-- EXCERPT --
Making M's is Magnificent!


Emergent Literacy

By: Kacey Albright


Rationale: My goal is for students to automatically recognize both the letter m and the phoneme that accompanies this letter. The reason that this is so important is so that students can become more fluent readers as they recognize one phoneme at a time. In this lesson, this goal is met by aiming to teach kindergarteners how to detect the phoneme /m/ in spoken words through many different exercises. Students learn to recognize /m/ in spoken words by learning a meaningful representation (rubbing my tummy and saying , "mmm mmm good!") and by learning to write the letter symbol m both in the uppercase and lowercase. The students will also practice finding /m/ in different words, and they will apply and use phoneme awareness with /m/ in phonemic cue reading.



Primary paper and pencil for each student

Poster with tongue twister: "Miss Mouse Munches on Marvelous Meatballs"

Crayons and paper

Dry erase board with markers for writing

Cards with the following pictures on them: mushroom & tree; nickel & dime; Run & game; Movie & show

Marcus and the Mail by: Joanne Meier

Index cards with rhyming words on them: moon or soon; cap or nap; feet or meet; make or take.

Assessment worksheet

Index cards with the following words written on them: man, moon, map, meet, and make.



1. Say: "Learning language can be a tricky thing to do, but today we are going to just focus on one letter. That letter is "m". I am going to show you what words have the /m/ sound in them as well as how our mouth moves when we say /m/. Our sound for /m/ is represented with the letter m (Write this on the board). M is the sound we make when we run our tummies." Show picture: Bring in a picture to show the students.


2. "Let's go ahead and pretend we just ate something really good, like a cookie! Now rub your tummy and say, "mmm mmm good." Do you hear the /m/ sound as you are doing this? Notice how our lips come together as we make the /m/ sound. Can you show me how your lips come together when you make this sound?"

-- PROBLEM REQUIREMENTS --
Copy the lesson plan word for word, everything from "Crayons and paper" down to "meet, and make.".

-- SUPPLIED ENTRIES --
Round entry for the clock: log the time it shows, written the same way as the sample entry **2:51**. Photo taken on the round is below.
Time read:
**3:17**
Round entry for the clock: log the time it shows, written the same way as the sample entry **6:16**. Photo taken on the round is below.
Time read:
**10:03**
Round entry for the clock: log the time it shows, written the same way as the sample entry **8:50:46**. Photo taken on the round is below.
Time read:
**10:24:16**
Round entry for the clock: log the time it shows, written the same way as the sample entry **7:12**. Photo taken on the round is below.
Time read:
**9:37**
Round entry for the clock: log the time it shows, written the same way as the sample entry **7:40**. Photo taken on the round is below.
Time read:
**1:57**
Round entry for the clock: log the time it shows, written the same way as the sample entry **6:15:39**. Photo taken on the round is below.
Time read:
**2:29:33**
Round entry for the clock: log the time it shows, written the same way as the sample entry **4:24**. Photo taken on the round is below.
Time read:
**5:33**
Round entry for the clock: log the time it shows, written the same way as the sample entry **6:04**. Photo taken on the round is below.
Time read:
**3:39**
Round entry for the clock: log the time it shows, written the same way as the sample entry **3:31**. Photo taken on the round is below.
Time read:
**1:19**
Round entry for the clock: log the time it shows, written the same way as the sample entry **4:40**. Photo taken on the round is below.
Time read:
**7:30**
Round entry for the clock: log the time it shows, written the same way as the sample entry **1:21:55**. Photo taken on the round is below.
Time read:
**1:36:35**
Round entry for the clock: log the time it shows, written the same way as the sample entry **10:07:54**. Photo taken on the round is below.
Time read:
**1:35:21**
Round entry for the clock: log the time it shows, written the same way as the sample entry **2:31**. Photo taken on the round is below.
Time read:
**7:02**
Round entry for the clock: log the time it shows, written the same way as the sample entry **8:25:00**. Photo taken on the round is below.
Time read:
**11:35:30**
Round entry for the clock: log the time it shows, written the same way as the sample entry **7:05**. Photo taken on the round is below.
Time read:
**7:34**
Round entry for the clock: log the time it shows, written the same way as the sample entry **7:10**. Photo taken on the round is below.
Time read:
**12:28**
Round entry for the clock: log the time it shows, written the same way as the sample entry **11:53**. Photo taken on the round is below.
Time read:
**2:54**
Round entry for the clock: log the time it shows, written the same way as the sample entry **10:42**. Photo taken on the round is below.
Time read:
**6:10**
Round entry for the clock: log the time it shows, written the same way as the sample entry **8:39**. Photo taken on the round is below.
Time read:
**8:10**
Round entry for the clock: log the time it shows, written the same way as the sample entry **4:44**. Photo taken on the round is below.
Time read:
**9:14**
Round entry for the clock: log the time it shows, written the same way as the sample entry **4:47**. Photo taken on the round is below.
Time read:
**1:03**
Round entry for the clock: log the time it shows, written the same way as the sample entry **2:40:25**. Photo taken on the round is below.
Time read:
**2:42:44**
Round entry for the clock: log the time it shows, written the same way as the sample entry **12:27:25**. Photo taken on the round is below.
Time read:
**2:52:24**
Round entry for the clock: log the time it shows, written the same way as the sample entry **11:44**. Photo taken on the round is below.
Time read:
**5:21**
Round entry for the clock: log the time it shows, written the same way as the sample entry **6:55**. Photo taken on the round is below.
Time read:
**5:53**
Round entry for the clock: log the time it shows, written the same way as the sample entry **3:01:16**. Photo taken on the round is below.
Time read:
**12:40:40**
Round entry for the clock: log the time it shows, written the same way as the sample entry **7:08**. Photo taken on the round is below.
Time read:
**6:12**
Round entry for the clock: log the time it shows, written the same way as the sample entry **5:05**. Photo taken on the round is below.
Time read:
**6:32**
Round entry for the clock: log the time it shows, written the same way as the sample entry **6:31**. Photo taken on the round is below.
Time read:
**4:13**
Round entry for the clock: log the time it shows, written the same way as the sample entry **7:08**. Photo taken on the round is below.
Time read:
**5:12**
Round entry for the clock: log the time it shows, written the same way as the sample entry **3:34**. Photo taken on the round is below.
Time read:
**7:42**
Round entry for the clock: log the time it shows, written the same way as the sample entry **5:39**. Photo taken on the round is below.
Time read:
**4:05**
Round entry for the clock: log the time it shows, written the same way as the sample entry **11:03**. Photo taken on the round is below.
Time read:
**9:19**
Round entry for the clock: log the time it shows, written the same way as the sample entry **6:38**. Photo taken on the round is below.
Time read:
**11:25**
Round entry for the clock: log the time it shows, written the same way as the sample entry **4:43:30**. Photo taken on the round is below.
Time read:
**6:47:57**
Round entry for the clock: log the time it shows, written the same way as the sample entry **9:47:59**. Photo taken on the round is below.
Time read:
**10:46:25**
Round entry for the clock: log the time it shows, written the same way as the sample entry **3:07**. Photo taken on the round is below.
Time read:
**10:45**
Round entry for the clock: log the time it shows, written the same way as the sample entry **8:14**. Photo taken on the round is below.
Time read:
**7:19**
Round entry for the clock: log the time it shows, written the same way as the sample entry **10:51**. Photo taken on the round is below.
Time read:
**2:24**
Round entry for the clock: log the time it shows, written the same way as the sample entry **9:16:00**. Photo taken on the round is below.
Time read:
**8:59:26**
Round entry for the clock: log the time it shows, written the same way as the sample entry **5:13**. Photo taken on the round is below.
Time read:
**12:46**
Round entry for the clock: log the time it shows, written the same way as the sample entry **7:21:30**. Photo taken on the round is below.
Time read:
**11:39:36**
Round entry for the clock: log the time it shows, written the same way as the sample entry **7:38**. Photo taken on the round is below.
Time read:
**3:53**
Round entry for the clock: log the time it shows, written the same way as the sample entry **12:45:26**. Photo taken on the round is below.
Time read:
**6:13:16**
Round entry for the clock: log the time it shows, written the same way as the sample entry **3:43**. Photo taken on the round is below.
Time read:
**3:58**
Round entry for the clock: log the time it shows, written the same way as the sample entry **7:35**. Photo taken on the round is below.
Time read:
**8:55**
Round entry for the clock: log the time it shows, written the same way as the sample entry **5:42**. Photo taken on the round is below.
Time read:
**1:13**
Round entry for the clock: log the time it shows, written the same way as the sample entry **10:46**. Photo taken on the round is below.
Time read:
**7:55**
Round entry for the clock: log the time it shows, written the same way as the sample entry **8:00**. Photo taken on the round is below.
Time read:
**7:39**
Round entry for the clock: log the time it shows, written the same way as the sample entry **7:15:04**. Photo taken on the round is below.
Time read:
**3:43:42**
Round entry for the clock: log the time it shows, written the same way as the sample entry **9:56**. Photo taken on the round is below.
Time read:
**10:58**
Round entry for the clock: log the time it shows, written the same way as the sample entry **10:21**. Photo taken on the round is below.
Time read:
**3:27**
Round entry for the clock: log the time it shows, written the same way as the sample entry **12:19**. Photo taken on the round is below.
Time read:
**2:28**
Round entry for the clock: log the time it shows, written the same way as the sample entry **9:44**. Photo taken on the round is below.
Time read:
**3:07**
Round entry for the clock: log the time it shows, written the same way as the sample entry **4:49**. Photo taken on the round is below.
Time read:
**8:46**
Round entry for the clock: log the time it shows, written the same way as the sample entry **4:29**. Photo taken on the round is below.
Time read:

-- FINISHED EXERCISE --
Crayons and paper

Dry erase board with markers for writing

Cards with the following pictures on them: mushroom & tree; nickel & dime; Run & game; Movie & show

Marcus and the Mail by: Joanne Meier

Index cards with rhyming words on them: moon or soon; cap or nap; feet or meet; make or take.

Assessment worksheet

Index cards with the following words written on them: man, moon, map, meet, and make.